OTTAWA, Ont. — Canadian motor carriers maintained their profitability despite a 3.1% increase in costs during the final quarter of 2003, Statistics Canada figures published today indicate.
The average motor carrier operating ratio (operating expenses divided by operating revenues) remained unchanged at 0.94 in other words, carriers are making six cents on the dollar. Arguably, any ratio less than 0.95 is considered healthy for the trucking industry.
There were an estimated 2,736 for-hire trucking companies based in Canada with annual revenues of $1 million or more in the fourth quarter of 2003, down from 2,855 carriers in the fourth quarter of 2002. Operating revenues totalled $5.31 billion and operating expenses reached $4.99 billion, up 3.1% and 3.3% respectively from the fourth quarter of 2002.

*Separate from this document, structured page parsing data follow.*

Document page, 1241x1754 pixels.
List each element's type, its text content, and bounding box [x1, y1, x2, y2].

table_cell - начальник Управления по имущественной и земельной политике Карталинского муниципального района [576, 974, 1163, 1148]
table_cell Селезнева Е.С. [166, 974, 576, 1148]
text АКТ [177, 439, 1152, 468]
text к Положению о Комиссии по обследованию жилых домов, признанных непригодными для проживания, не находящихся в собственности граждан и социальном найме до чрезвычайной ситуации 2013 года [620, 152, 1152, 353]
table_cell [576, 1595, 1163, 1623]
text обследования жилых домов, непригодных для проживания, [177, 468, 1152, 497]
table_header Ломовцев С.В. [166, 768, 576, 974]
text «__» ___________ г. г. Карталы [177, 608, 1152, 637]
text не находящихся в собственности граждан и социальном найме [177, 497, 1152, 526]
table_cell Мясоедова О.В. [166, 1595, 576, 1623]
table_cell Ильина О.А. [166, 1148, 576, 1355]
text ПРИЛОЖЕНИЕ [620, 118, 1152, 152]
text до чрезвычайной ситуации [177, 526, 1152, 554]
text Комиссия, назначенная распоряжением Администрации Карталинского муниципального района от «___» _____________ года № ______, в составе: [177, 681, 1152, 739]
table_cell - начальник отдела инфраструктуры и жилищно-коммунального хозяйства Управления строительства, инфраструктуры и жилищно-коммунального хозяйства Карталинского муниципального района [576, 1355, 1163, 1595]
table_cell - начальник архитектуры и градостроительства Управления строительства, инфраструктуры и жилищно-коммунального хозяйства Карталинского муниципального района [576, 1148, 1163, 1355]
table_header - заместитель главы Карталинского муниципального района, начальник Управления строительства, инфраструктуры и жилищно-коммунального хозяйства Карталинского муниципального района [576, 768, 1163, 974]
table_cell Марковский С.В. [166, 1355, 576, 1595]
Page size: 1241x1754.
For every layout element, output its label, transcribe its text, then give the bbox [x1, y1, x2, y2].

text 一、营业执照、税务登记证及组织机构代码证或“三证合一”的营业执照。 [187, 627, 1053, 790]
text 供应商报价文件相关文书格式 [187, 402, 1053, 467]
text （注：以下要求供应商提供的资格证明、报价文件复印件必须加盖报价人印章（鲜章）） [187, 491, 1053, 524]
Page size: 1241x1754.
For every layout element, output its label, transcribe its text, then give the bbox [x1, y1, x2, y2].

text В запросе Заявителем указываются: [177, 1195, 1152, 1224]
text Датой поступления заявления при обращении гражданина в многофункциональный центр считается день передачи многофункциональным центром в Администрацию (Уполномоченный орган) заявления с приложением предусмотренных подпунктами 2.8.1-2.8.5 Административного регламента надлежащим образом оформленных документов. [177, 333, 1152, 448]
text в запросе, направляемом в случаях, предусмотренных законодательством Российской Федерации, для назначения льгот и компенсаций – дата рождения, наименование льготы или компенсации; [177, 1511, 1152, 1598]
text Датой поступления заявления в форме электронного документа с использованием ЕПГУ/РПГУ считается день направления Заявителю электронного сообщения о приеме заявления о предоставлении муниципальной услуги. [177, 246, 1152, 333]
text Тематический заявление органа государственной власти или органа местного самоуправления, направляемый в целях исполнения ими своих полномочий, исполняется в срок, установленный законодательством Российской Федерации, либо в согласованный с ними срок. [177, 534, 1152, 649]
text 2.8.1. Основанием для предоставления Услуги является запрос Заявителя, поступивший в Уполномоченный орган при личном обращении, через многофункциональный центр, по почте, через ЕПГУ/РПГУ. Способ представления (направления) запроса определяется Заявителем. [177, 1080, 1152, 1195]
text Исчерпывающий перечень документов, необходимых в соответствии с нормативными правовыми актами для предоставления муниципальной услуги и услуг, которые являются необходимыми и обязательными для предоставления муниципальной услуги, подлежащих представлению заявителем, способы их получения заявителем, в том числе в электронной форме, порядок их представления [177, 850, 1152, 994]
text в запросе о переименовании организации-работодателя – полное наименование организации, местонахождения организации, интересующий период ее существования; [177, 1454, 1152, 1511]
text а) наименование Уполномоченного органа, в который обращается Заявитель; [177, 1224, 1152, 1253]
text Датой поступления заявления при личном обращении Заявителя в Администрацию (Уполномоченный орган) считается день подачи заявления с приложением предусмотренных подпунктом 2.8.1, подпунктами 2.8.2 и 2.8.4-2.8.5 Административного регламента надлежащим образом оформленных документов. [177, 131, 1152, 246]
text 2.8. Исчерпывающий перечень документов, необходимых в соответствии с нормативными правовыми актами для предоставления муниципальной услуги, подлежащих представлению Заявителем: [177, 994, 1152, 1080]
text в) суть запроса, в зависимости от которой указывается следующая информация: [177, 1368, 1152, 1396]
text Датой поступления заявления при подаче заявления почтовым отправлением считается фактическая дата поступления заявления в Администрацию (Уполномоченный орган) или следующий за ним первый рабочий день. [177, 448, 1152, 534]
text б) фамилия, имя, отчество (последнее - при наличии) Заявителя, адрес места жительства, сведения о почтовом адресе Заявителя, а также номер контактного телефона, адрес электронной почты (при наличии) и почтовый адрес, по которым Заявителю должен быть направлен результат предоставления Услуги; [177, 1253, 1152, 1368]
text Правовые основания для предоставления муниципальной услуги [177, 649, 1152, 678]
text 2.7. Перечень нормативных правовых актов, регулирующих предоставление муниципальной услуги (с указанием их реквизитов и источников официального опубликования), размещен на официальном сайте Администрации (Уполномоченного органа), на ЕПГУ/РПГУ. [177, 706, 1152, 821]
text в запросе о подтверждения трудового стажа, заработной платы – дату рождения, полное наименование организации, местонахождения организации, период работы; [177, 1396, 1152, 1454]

Both average operating revenues and expenses were up, 7.2% for revenues and 7.7% for expenses, in the fourth quarter compared with the same quarter of 2002. Average expenses were at $1.82 million compared with $1.69 million in the same period in 2002.
The increase in expenses was driven by higher purchased transportation and other expenses combined with smaller increases in salaries and wages, as well as payments to owners and operators. However, average costs per carrier were lower for depreciation (-16.6%) and fuel (-4.5%).
For-hire trucking transportation revenues from domestic movements increased by 13.2% to $3.44 billion from $3.04 billion one year ago. Revenues from international movements on the opposite were down by 13.2%, with inbound movements down by almost 21%.